Dataset entries:
-*-*-

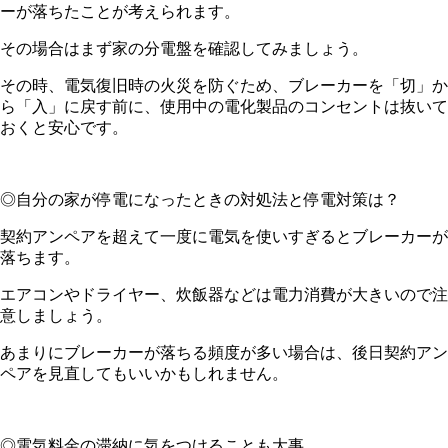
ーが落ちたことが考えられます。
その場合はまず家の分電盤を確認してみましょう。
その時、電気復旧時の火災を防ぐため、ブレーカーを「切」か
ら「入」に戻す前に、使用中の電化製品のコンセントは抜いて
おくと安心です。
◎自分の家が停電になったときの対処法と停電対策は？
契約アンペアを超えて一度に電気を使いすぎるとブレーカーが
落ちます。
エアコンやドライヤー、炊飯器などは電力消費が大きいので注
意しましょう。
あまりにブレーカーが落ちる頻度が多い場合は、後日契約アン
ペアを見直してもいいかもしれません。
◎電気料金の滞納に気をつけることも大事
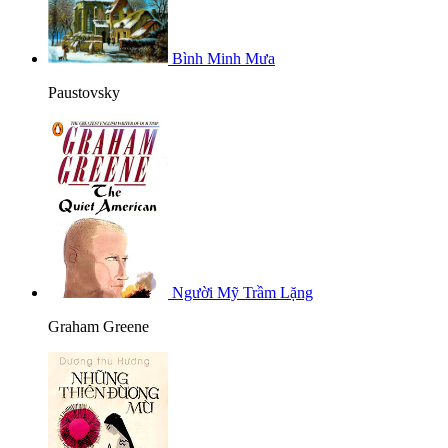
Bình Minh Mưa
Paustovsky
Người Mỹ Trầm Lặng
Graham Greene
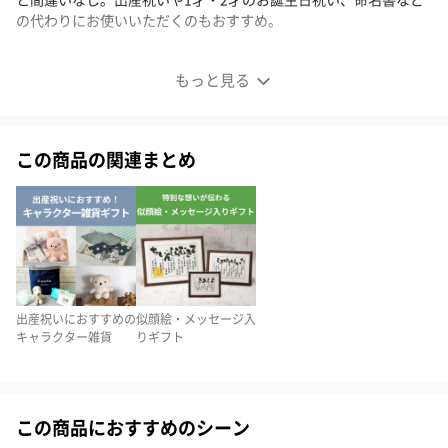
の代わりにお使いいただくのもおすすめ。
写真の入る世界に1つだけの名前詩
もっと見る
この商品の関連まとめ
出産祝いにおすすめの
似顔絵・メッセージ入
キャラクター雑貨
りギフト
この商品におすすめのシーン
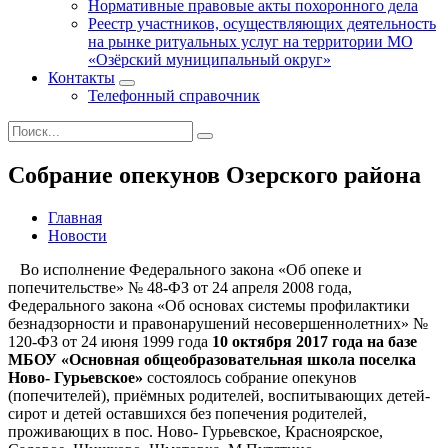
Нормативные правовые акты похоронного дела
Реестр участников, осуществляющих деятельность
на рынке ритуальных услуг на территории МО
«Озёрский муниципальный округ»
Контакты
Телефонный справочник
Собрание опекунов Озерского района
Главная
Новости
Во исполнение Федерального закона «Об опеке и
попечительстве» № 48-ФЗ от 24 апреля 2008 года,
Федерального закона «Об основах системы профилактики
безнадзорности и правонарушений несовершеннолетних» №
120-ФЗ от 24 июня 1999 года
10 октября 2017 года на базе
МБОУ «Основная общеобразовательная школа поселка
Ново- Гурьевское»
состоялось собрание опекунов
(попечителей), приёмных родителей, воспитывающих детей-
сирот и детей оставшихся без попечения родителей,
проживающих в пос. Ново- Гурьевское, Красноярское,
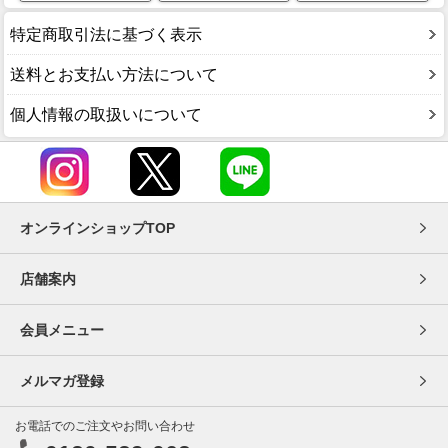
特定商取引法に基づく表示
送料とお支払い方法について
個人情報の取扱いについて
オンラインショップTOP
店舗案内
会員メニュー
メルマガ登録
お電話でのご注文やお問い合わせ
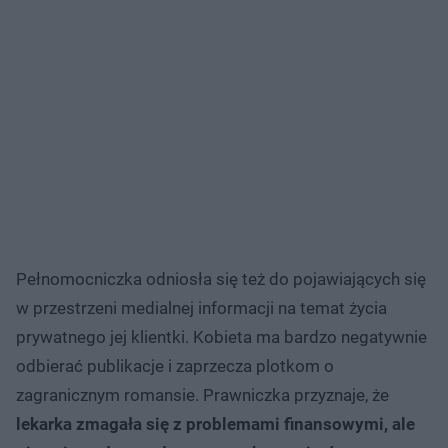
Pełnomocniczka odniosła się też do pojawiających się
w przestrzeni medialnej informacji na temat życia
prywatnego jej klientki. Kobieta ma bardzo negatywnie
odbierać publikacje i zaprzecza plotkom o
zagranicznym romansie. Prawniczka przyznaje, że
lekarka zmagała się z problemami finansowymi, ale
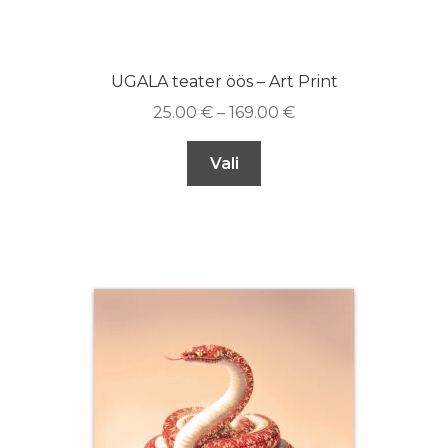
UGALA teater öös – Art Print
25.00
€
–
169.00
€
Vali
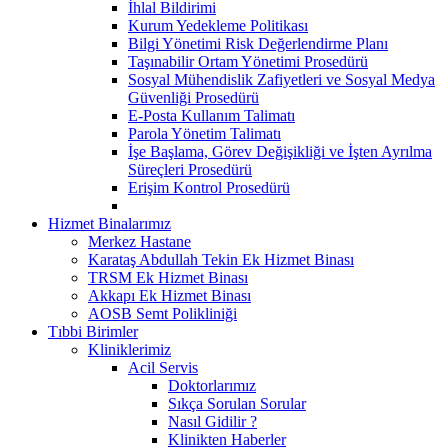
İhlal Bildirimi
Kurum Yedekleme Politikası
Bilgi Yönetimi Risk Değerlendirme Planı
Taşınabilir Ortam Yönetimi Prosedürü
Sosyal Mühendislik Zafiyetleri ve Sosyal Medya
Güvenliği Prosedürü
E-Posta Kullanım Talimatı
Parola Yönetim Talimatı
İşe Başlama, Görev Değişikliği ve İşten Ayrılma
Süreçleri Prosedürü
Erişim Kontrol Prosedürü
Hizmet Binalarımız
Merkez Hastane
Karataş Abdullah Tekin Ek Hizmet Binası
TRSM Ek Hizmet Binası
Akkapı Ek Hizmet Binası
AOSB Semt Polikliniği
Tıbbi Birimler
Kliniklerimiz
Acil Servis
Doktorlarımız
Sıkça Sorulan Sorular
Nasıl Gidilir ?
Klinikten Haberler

-*-*-

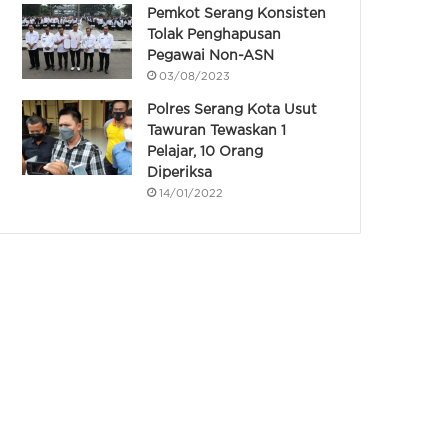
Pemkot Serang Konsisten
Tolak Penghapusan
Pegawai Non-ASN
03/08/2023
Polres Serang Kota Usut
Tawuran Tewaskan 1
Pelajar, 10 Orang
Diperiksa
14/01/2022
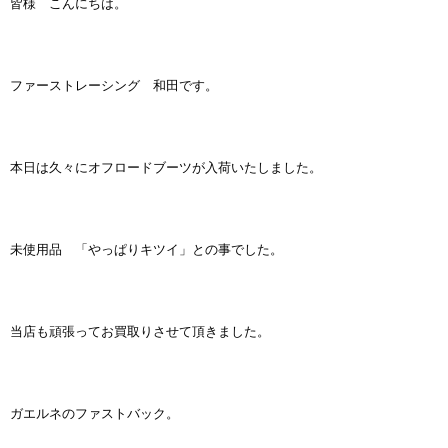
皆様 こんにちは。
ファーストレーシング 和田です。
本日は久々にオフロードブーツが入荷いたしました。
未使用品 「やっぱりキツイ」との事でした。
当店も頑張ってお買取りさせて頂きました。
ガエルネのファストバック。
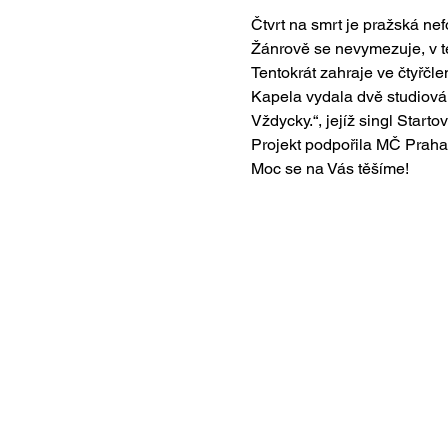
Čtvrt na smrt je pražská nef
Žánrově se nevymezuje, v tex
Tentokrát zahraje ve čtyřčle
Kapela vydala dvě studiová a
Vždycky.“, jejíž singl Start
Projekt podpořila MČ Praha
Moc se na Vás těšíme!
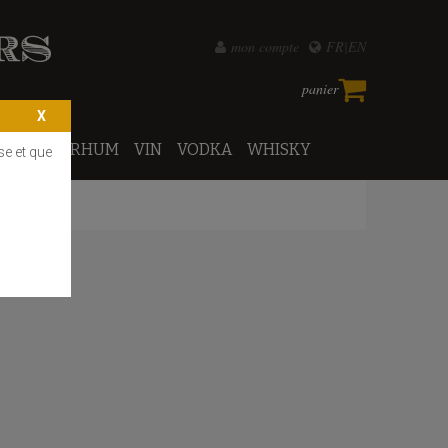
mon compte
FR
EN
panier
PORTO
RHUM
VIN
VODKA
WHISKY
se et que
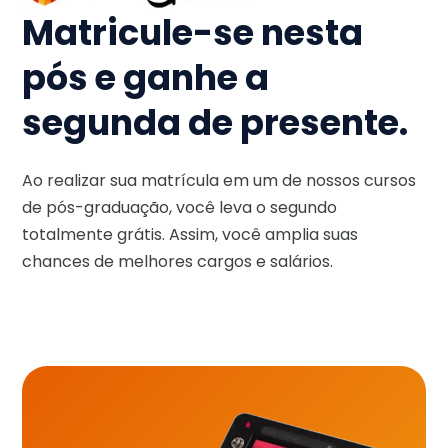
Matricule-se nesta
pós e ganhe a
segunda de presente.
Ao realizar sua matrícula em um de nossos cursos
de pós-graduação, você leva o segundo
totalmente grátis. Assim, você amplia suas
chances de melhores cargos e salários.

-*-*-

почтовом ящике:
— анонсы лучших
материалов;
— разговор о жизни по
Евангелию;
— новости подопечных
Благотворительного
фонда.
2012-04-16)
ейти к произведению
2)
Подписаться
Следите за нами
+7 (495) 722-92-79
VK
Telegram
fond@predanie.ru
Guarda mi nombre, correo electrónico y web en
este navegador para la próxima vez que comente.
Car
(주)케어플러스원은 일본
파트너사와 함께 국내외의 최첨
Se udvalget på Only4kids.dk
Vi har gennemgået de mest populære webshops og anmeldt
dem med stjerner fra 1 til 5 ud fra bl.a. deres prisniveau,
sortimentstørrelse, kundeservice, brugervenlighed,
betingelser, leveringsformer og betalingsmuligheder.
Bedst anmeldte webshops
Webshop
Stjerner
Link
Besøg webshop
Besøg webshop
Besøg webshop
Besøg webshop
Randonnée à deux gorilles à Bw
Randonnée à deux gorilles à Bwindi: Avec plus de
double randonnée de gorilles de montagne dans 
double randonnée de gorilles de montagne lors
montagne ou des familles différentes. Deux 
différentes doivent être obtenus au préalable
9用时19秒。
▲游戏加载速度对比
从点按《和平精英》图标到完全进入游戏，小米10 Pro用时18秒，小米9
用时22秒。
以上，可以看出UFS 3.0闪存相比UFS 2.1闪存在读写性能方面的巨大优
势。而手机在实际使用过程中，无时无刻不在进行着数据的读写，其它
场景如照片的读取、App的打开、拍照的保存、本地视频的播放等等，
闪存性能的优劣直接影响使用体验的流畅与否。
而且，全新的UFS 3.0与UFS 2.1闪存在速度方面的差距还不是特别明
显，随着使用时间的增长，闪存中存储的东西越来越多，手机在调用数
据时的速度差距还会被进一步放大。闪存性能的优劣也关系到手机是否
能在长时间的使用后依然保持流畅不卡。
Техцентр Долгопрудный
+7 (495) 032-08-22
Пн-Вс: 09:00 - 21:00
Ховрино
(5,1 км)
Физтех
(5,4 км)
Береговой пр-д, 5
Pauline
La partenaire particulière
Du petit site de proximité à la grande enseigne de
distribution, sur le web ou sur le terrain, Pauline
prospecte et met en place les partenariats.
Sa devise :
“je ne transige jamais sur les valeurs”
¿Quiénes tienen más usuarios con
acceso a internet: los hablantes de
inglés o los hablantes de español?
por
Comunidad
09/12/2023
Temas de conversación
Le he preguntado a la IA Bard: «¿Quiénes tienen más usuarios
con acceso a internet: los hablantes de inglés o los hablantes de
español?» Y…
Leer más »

-*-*-

● **EXERCISE DIRECTIONS**:
The expected output is the lines above from the one containing "lekarka zmagała się" to the one containing "Sıkça Sorulan Sorular", both ends included, reproduced exactly with every picture left out.

● **RESPONSE BELOW**:
lekarka zmagała się z problemami finansowymi, ale
UGALA teater öös – Art Print
25.00
€
–
169.00
€
Vali
İhlal Bildirimi
Kurum Yedekleme Politikası
Bilgi Yönetimi Risk Değerlendirme Planı
Taşınabilir Ortam Yönetimi Prosedürü
Sosyal Mühendislik Zafiyetleri ve Sosyal Medya
Güvenliği Prosedürü
E-Posta Kullanım Talimatı
Parola Yönetim Talimatı
İşe Başlama, Görev Değişikliği ve İşten Ayrılma
Süreçleri Prosedürü
Erişim Kontrol Prosedürü
Hizmet Binalarımız
Merkez Hastane
Karataş Abdullah Tekin Ek Hizmet Binası
TRSM Ek Hizmet Binası
Akkapı Ek Hizmet Binası
AOSB Semt Polikliniği
Tıbbi Birimler
Kliniklerimiz
Acil Servis
Doktorlarımız
Sıkça Sorulan Sorular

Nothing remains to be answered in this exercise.